#### PROBLEM STATEMENT
Write out all the data again, exactly as shown.

━━ DATASET CONTENT ━━

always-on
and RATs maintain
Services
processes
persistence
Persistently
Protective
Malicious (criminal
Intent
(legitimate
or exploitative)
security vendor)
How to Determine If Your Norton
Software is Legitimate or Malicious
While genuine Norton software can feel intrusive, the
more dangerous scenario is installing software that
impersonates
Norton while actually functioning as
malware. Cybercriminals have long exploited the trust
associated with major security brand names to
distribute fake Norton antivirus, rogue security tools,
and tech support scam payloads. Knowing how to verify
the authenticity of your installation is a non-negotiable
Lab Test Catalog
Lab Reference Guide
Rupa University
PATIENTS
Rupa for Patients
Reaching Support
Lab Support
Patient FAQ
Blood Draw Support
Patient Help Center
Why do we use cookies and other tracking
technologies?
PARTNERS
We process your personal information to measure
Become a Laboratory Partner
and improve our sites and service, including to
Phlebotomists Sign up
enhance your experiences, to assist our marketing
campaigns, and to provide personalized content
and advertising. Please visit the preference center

━━━

#### RESULT FOR THIS EXERCISE
always-on
and RATs maintain
Services
processes
persistence
Persistently
Protective
Malicious (criminal
Intent
(legitimate
or exploitative)
security vendor)
How to Determine If Your Norton
Software is Legitimate or Malicious
While genuine Norton software can feel intrusive, the
more dangerous scenario is installing software that
impersonates
Norton while actually functioning as
malware. Cybercriminals have long exploited the trust
associated with major security brand names to
distribute fake Norton antivirus, rogue security tools,
and tech support scam payloads. Knowing how to verify
the authenticity of your installation is a non-negotiable
Lab Test Catalog
Lab Reference Guide
Rupa University
PATIENTS
Rupa for Patients
Reaching Support
Lab Support
Patient FAQ
Blood Draw Support
Patient Help Center
Why do we use cookies and other tracking
technologies?
PARTNERS
We process your personal information to measure
Become a Laboratory Partner
and improve our sites and service, including to
Phlebotomists Sign up
enhance your experiences, to assist our marketing
campaigns, and to provide personalized content
and advertising. Please visit the preference center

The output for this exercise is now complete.